- Genre: Sports talk show
- Directed by: Detelina Boycheva
- Presented by: Stanimir Bakalov, Victoria Mladenova
- Country of origin: Bulgaria
- Original language: Bulgarian
- No. of seasons: 16

Production
- Running time: 60 min

Original release
- Release: March 22, 2000 – present

= Ultrasport (talk show) =

Ultrasport is a Bulgarian weekly television sports talk show broadcasting on Eurocom Sofia every Monday at 21:15 PM. Stanimir Bakalov and Victoria Mladenova are the presenters of the show. It has aired since March 2000.

== History ==
The first run of the show was on 22 March 2000. The first show with hosts Velizar Handjiev and Stanimir Bakalov was dedicated to the Eternal derby of Bulgarian football and the ultras of Levski Sofia and CSKA Sofia.

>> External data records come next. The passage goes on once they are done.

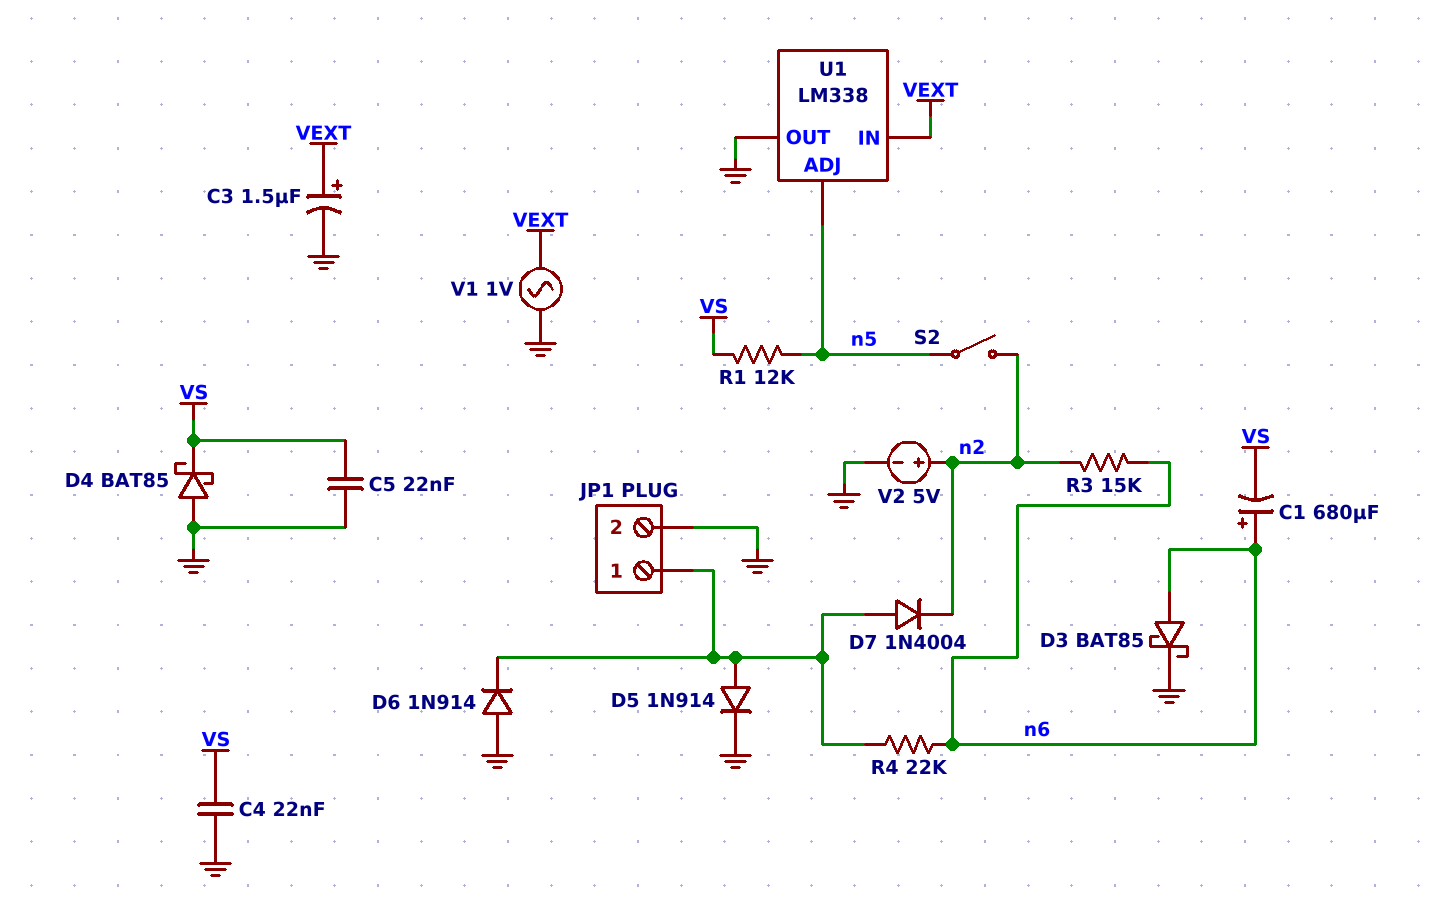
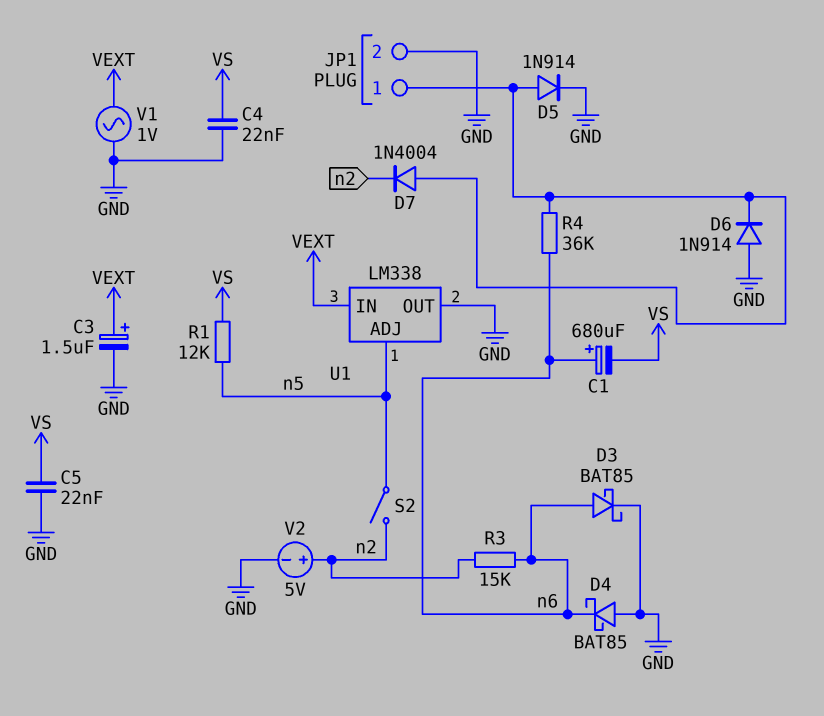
D4: schottky BAT85 (A GND, K VS) -> schottky BAT85 (A GND, K n6)
R4: 22k (JP1/1, n6) -> 36k (JP1/1, n6)

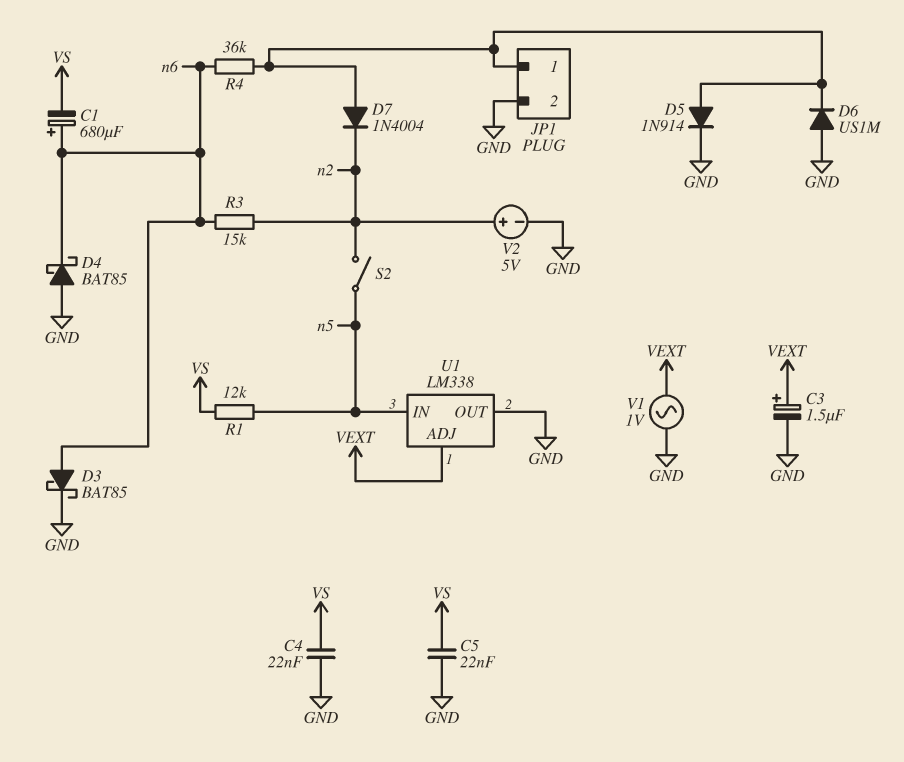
D6: diode 1N914 (A GND, K JP1/1) -> diode US1M (A GND, K JP1/1)
U1 pin ADJ: n5 -> VEXT
U1 pin IN: VEXT -> n5

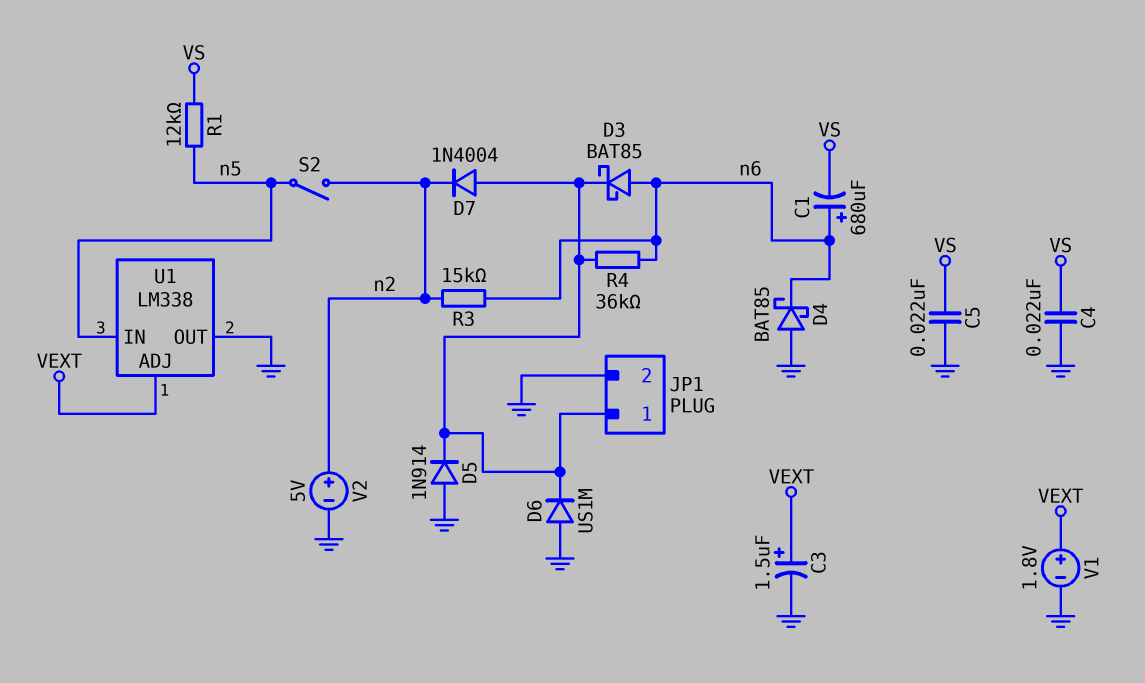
D3: schottky BAT85 (A n6, K GND) -> schottky BAT85 (A n6, K JP1/1)
D5: diode 1N914 (A JP1/1, K GND) -> diode 1N914 (A GND, K JP1/1)
V1: AC 1V (GND, VEXT) -> 1.8V (plus VEXT, minus GND)

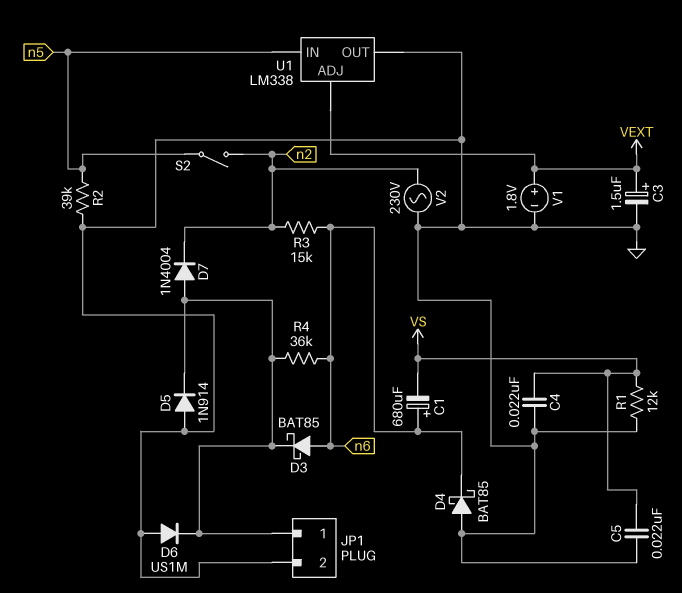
R1: 12k (VS, n5) -> 12k (GND, VS)
R2: none -> 39k (GND, n5)
V2: 5V (plus n2, minus GND) -> AC 230V (GND, n2)

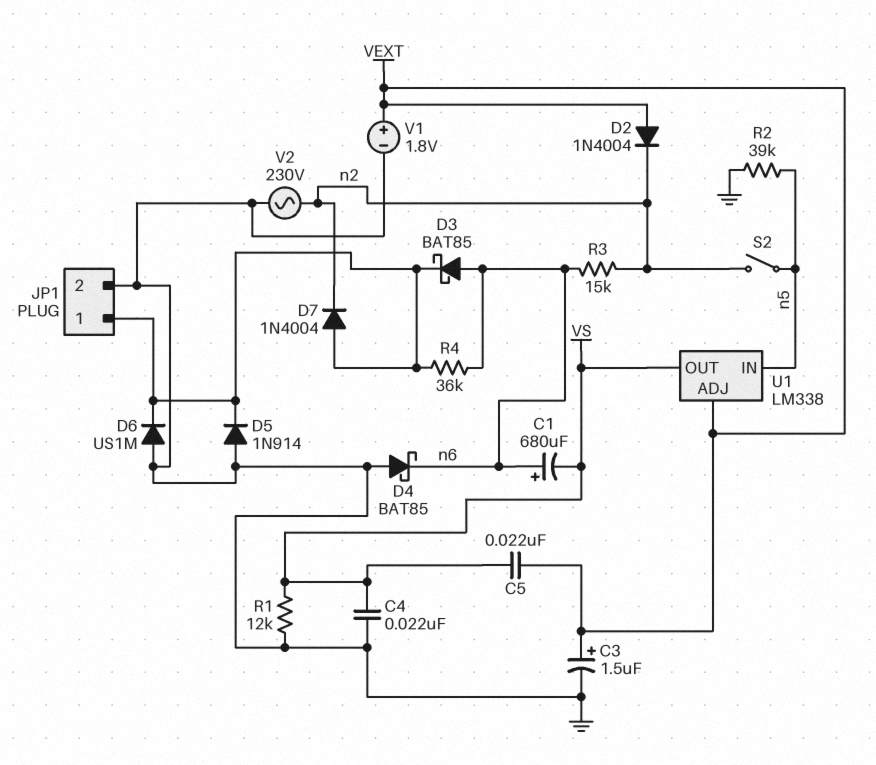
C5: 22nF (GND, VS) -> 22nF (VEXT, VS)
D2: none -> diode 1N4004 (A VEXT, K n2)
U1 pin OUT: GND -> VS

Through the years, hosts and reporters in the show have included Ivo Tonkov, Ivaylo Angelov, Tsvetomir Lazarov, Nikoleta Madanska, Christian Krasteva and Denis Olegov.

In the past, the show has run a feature called "Eurocom visits...", which presents athletes in their everyday life.

The main topic in "Ultrasport" is the football 'ultras' culture.